Lesson 3: Probiotic Foods and Drinks

probiotic foods and drinks

how to incorporate probiotic foods & drinks

There isn’t an established guideline for how many probiotic foods to consume daily. It’s commonly suggested that you keep your probiotic intake under 20 billion CFUs daily. This includes any probiotic supplements, foods, and drinks. The probiotic content in cultured foods varies greatly. For reference, 1 cup of cultured vegetables such as sauerkraut has approx. 3 billion CFUs (colony forming units). 

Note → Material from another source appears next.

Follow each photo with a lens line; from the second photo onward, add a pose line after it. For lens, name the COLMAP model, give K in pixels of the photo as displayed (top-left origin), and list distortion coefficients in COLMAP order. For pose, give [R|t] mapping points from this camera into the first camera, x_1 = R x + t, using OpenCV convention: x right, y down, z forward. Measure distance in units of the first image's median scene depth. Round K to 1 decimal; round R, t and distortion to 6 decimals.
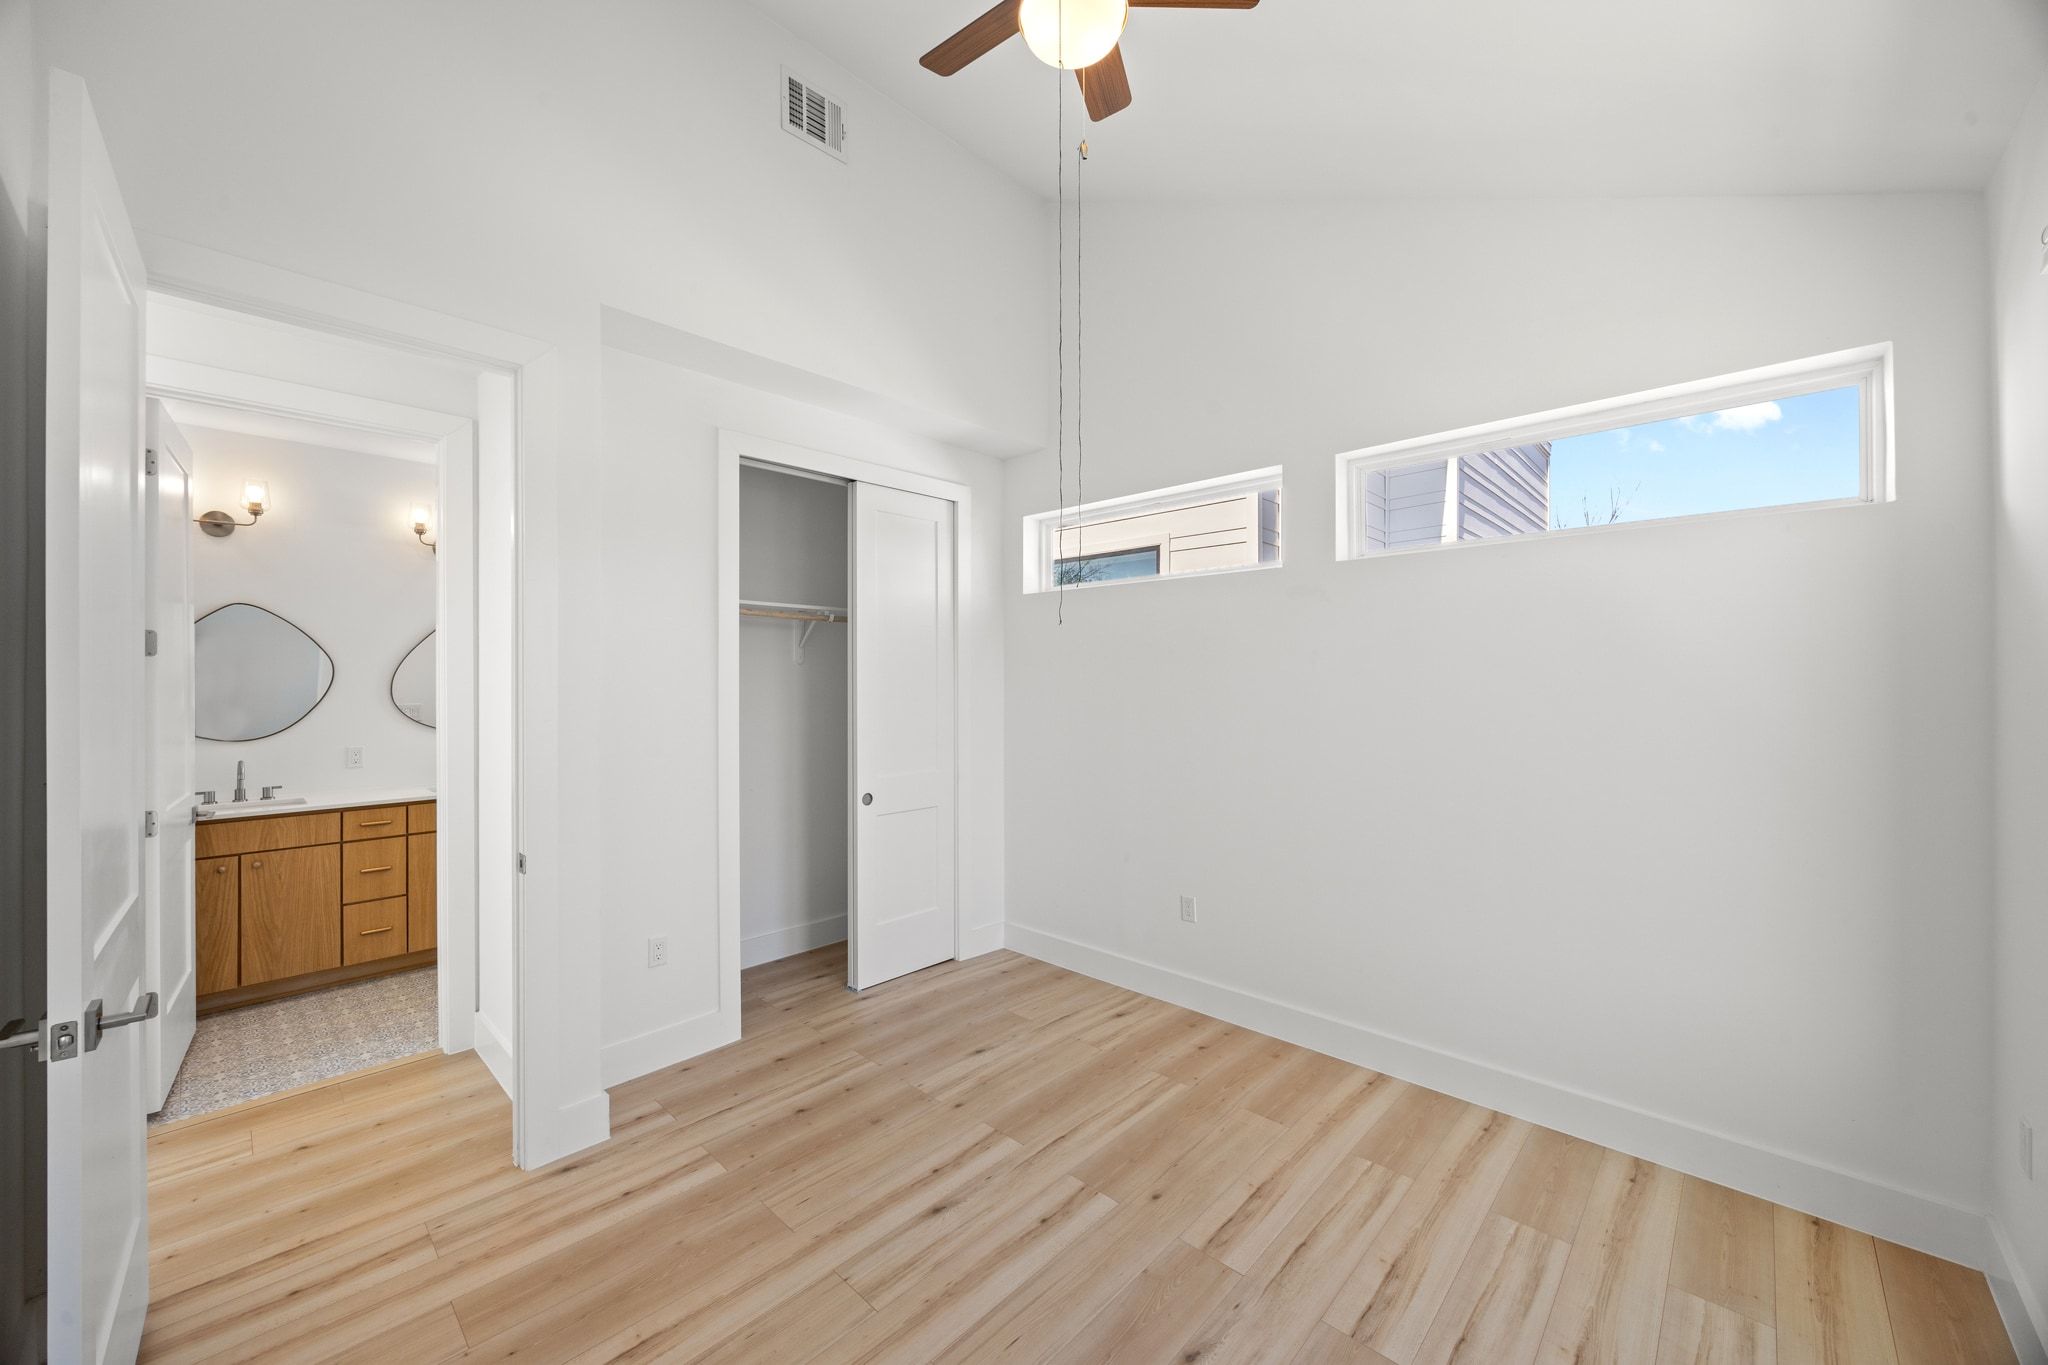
lens RADIAL K [[777.3, 0, 1027.5], [0, 777.3, 678.7], [0, 0, 1]] dist [-0.003297, -0.000369]
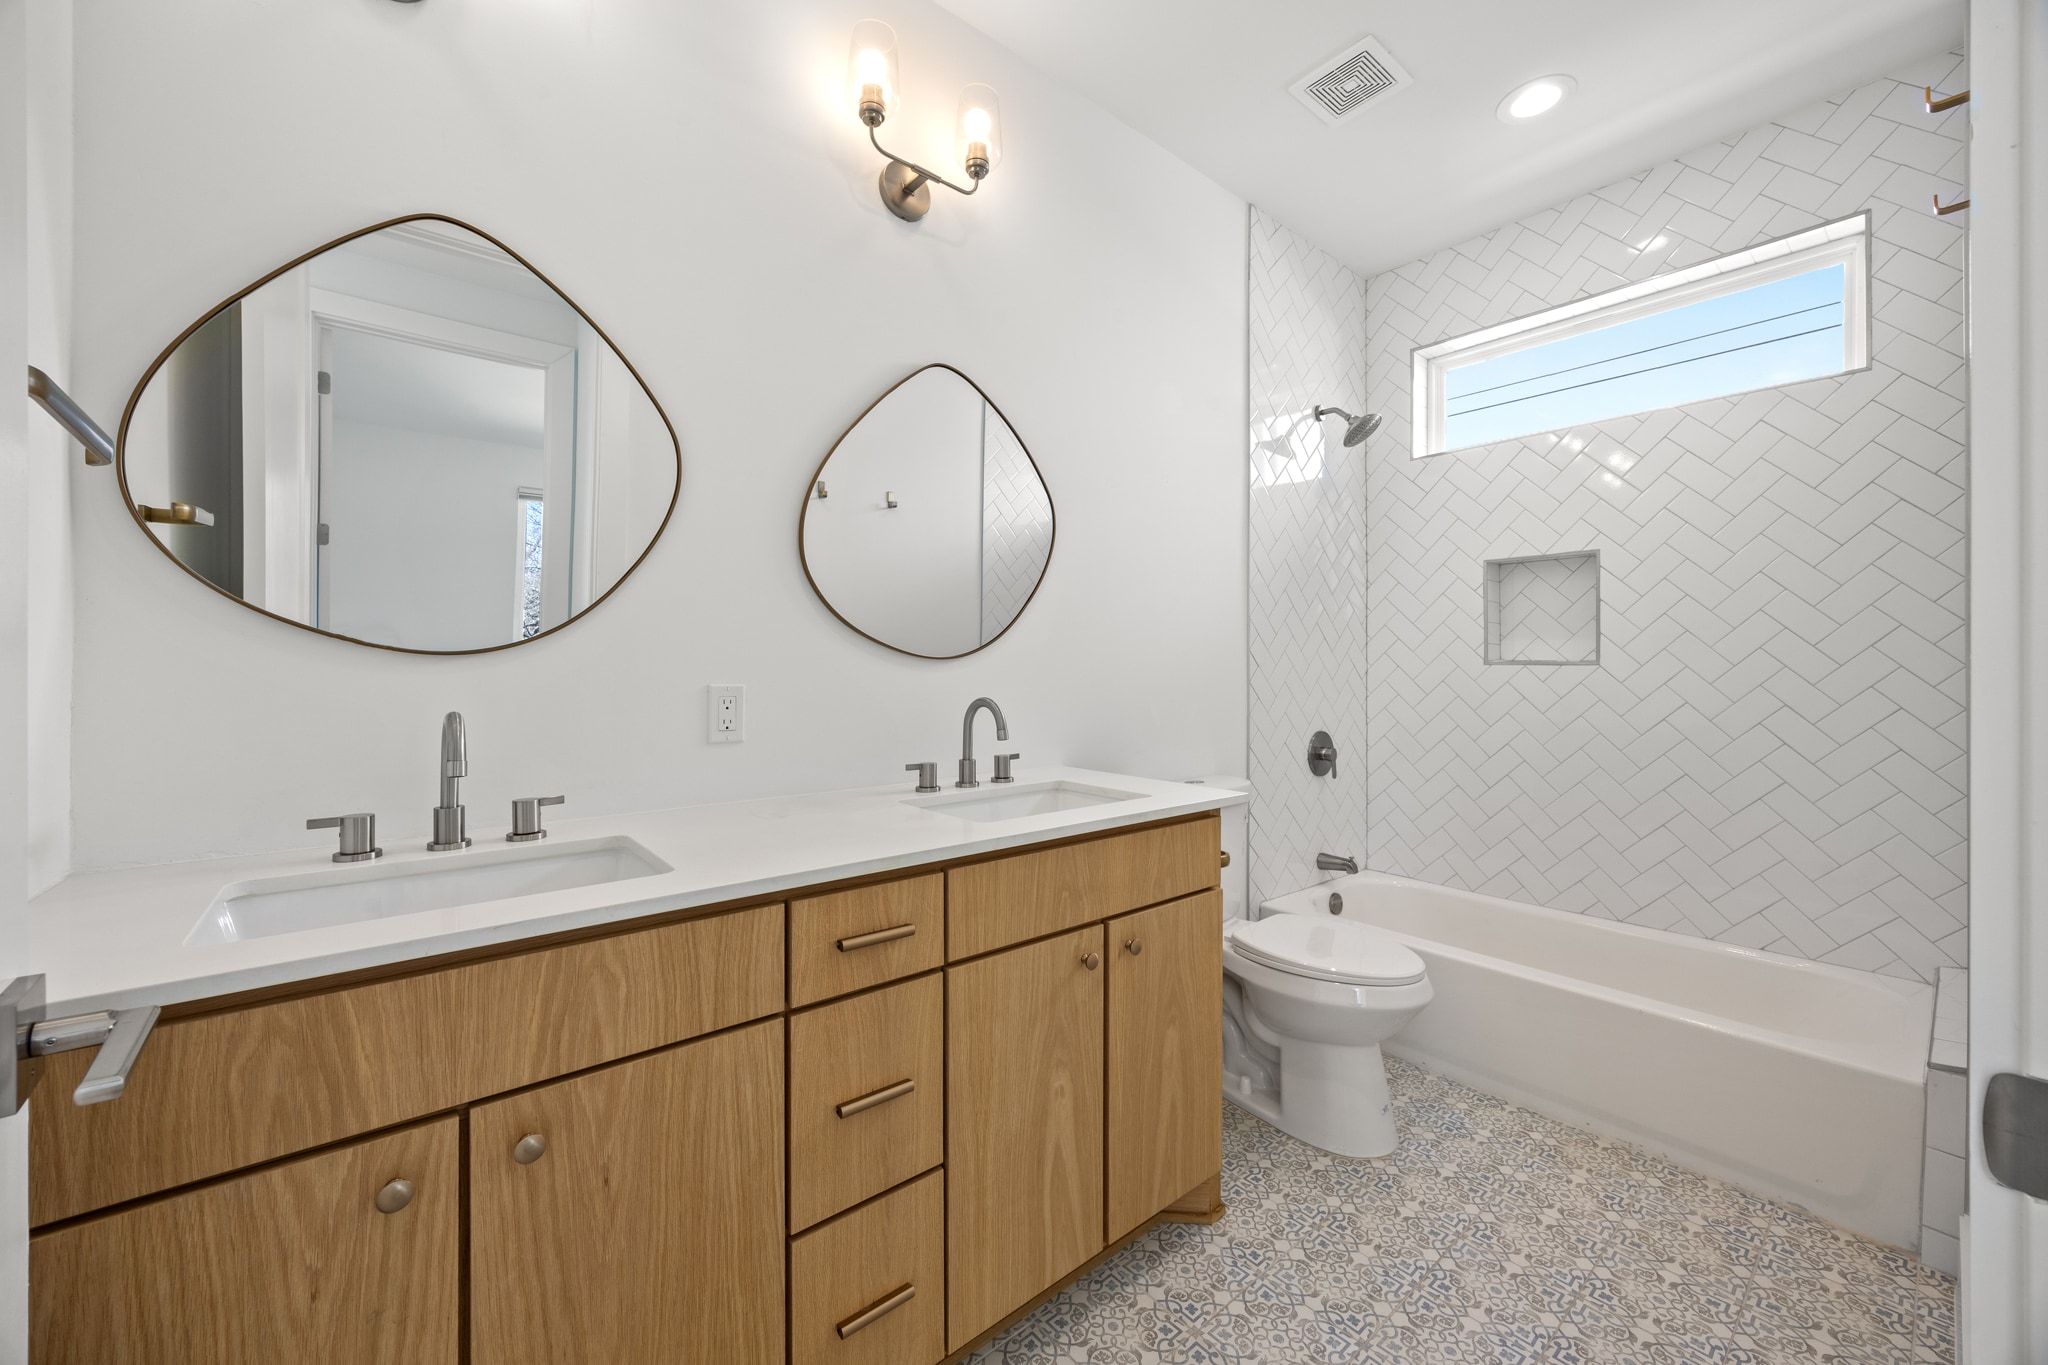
lens RADIAL K [[777.3, 0, 1025.4], [0, 777.3, 673.7], [0, 0, 1]] dist [-0.003297, -0.000369]
pose [[0.992218, 0.001835, -0.124497, -0.768637], [-0.001540, 0.999996, 0.002464, 0.090964], [0.124501, -0.002253, 0.992217, 0.739522]]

  • The key is to start small: 1-3 tsp. of cultured vegetables with a meal or 1 oz. of your favorite probiotic liquid is a good place to start for kids.
  • Don’t be surprised by die off: As the bad guys (candida, pathogenic bacteria and parasites) die and leave the body they produce toxins. These toxins may cause minor symptoms such as digestive pain, gas, bloating, headaches, flu-like symptoms and skin eruptions.
  • As your body gets used to fermented foods and drinks, you can start to add 1 additional serving at a time.

how to sneak in gut healthy foods

Berries! Kids love berries. Purchase a variety of colored berries.

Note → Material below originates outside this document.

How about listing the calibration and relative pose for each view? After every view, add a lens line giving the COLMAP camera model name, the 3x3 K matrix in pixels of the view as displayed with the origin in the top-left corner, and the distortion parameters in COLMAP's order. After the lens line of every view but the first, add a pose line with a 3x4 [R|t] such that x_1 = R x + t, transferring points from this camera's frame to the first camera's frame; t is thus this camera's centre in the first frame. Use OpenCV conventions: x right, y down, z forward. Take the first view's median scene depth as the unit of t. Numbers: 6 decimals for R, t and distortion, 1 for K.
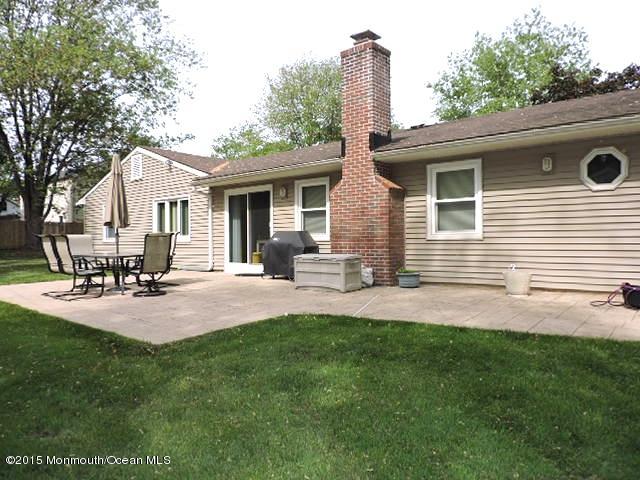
lens RADIAL K [[455.7, 0, 316.1], [0, 455.7, 239.2], [0, 0, 1]] dist [0.001681, -0.002469]
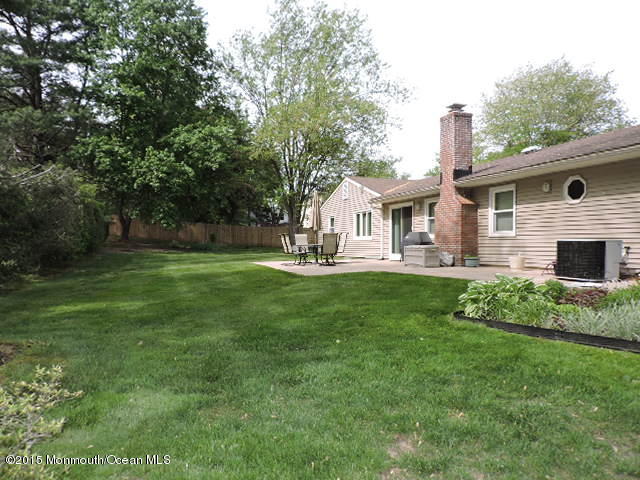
lens RADIAL K [[455.7, 0, 321.5], [0, 455.7, 240.4], [0, 0, 1]] dist [0.001681, -0.002469]
pose [[0.865173, 0.004508, -0.501453, 0.418451], [-0.008300, 0.999951, -0.005330, 0.020251], [0.501404, 0.008773, 0.865169, -0.482446]]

Make overnight oats: Don’t always cook your oats. Make your kids overnight oats. 

Have some meat-less days. Meatless Monday is the perfect opportunity to sneak in some fiber. A few easy meat substitutes would be quinoa burgers, quinoa stuffed sweet potatoes, or meat-less chili.

Make homemade green banana and strawberry ice cream. Blend 2 green bananas, 1 cup of frozen strawberries, 1 tablespoon of 100% pure maple syrup and ¼ teaspoon vanilla extract.

Power up your kid’s smoothies. Add flax, chia or hemp seeds, green powders or veggies.

Serve 1 tsp. of cultured veggies or yogurt with meals: Kids like the sour taste so give cultured veggies a try! You can also serve low-sugar yogurt with real cultures or add a probiotic powder to your child’s juice or smoothies.

Toss a few dandelion greens in with your child’s salad.